= Adjunctive behaviour =

Adjunctive behaviour occurs when an animal expresses an activity reliably accompanying some other response that has been produced by a stimulus, especially when the stimulus is presented according to a temporally defined schedule. For example, in 1960, psychologist John Falk was studying hungry rats that had been trained to press a lever for a small food pellet. Once a rat had received a pellet, it was obliged to wait an average of one minute before another press of the lever would be rewarded. The rats developed the habit of drinking water during these intervals, but their consumption far exceeded what was expected. Many consumed three to four times their normal daily water intake during a three-hour session, and some drank nearly half of their body weight in water during this time. Further research has revealed that intermittent food presentation to a variety of organisms results in an inordinately excessive consumption of water as well as other behaviours including attack, pica, escape, and alcohol consumption.

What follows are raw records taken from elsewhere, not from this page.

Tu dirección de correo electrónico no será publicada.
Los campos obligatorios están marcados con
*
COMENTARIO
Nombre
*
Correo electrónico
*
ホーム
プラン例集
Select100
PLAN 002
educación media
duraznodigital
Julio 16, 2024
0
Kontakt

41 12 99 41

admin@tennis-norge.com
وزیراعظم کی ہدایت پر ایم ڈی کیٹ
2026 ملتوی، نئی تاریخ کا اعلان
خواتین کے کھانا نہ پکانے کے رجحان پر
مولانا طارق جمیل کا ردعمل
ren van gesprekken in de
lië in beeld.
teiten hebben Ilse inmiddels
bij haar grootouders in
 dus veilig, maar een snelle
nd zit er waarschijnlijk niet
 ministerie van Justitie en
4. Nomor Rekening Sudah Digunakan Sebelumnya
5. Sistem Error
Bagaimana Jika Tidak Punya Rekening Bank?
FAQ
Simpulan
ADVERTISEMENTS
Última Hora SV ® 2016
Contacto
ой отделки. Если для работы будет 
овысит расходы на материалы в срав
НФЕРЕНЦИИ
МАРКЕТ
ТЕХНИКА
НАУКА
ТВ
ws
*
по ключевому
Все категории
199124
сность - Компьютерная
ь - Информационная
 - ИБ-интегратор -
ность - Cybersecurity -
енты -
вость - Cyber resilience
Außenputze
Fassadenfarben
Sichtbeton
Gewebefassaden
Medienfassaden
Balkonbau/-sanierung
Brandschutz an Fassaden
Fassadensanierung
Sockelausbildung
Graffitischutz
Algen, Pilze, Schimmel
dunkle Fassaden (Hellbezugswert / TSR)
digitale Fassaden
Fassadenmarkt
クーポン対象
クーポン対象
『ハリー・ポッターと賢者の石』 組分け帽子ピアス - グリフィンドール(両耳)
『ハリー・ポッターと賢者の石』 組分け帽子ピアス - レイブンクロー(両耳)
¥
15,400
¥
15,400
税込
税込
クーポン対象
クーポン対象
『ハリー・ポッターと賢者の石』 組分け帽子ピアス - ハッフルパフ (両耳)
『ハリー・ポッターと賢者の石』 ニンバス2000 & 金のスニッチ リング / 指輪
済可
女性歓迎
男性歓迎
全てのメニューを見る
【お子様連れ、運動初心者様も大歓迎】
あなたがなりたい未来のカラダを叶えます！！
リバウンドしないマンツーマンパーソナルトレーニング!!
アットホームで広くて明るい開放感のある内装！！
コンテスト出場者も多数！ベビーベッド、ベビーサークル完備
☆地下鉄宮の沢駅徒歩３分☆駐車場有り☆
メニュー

In psychological terminology, adjunctive behaviour is non-contingent behaviour maintained by an event which acquires a reinforcing effect due to some other reinforcing contingency. Some usages emphasize the stimulus rather than the responding it engenders (e.g., in rats, food presentations typically produce eating reliably followed by drinking; the drinking is adjunctive and is sometimes said to be induced by the schedule of food presentation).

==Use in science==
Adjunctive behaviour has been used as evidence of animal welfare problems. Pregnant sows are typically fed only a fraction of the amount of food they would consume by choice, and they remain hungry for almost the whole day. If a water dispenser is available, some sows will drink two or three times their normal daily intake, and under winter conditions, warming this amount of cold water to body temperature, only to discharge it as dilute urine, involves an appreciable caloric cost. However, if such sows are given a bulky high-fibre food (which under typical circumstances would result in an increase in water intake), they spend much longer eating, and the excessive drinking largely disappears. In this case, much of the sows' water intake appeared to be adjunctive drinking that was not linked to thirst.